#### [Instruction]
Duplicate the listing lines from the start of the listing through the line containing "For every layout", inclusive.

(Records in a dataset)
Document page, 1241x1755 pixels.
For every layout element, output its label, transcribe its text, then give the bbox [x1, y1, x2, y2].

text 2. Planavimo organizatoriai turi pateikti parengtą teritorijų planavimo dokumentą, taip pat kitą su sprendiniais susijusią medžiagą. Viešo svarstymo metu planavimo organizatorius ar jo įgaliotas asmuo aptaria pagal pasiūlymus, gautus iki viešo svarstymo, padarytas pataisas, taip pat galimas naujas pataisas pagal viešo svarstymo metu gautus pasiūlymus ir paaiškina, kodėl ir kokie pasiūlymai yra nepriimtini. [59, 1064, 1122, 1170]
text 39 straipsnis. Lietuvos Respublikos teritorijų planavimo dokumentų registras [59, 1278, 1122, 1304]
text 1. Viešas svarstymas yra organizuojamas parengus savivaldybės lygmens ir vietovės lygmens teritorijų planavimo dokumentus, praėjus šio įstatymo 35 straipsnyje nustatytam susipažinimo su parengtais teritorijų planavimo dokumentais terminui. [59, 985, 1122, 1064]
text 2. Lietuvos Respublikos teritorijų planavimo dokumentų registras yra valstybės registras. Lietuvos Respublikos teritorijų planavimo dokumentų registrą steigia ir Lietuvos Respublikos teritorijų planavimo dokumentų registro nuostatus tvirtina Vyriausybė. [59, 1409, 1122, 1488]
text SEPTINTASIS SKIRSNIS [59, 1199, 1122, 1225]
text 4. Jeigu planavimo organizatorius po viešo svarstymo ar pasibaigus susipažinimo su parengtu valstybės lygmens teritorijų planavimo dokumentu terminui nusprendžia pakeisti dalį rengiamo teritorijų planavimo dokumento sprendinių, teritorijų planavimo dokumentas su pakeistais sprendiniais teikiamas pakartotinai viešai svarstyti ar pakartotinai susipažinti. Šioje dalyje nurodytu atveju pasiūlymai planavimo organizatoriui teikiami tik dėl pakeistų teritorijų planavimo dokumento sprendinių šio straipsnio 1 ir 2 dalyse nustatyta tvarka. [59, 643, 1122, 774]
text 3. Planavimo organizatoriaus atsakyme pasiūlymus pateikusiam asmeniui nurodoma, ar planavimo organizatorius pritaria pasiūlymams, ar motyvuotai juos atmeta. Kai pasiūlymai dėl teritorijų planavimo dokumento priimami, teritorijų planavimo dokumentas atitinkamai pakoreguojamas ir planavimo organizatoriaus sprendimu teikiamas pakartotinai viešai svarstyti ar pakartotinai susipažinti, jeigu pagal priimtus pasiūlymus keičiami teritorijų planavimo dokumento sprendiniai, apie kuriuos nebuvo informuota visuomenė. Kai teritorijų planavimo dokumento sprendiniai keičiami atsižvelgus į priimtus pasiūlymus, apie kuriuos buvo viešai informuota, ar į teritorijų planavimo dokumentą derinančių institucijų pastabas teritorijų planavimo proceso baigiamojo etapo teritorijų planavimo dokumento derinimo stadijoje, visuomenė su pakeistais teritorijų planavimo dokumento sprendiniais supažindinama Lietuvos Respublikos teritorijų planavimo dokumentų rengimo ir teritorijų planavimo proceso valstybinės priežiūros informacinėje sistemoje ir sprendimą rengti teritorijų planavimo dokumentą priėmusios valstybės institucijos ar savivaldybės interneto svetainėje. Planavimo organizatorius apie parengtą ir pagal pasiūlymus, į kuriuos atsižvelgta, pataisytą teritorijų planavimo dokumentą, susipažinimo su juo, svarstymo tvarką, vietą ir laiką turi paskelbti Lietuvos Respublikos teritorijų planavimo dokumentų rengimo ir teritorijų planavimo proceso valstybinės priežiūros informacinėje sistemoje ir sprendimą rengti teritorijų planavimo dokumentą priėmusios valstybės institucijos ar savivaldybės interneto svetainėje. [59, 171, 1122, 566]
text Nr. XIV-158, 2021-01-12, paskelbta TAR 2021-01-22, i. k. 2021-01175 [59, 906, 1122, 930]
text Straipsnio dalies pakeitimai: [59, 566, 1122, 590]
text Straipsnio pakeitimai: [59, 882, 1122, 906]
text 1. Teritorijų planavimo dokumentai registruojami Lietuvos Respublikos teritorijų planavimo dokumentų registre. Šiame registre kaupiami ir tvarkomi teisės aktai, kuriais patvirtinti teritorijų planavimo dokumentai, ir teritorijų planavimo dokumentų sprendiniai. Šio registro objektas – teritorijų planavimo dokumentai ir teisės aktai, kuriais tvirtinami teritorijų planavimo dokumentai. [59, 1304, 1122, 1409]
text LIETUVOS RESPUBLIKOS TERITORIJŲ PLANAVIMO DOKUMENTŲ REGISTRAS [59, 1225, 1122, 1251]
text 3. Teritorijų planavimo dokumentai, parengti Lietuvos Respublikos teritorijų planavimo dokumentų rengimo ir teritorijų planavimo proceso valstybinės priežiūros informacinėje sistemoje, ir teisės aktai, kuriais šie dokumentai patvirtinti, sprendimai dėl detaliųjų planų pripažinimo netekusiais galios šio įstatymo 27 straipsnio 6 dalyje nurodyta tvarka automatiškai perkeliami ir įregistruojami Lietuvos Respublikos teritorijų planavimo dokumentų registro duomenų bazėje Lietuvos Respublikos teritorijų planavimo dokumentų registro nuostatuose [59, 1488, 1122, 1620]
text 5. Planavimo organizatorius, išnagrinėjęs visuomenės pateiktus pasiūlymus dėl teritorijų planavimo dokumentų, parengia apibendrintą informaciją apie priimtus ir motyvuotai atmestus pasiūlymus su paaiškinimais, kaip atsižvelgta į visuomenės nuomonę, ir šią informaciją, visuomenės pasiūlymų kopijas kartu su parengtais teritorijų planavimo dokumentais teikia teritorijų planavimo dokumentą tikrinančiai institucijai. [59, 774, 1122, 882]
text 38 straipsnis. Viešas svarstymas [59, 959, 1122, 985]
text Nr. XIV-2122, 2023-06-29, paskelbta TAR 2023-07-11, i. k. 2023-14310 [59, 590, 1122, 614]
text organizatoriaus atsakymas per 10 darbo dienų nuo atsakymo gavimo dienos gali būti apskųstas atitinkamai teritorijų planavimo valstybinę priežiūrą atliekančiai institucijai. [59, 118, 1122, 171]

#### [Result of the exercise]
Document page, 1241x1755 pixels.
For every layout element, output its label, transcribe its text, then give the bbox [x1, y1, x2, y2].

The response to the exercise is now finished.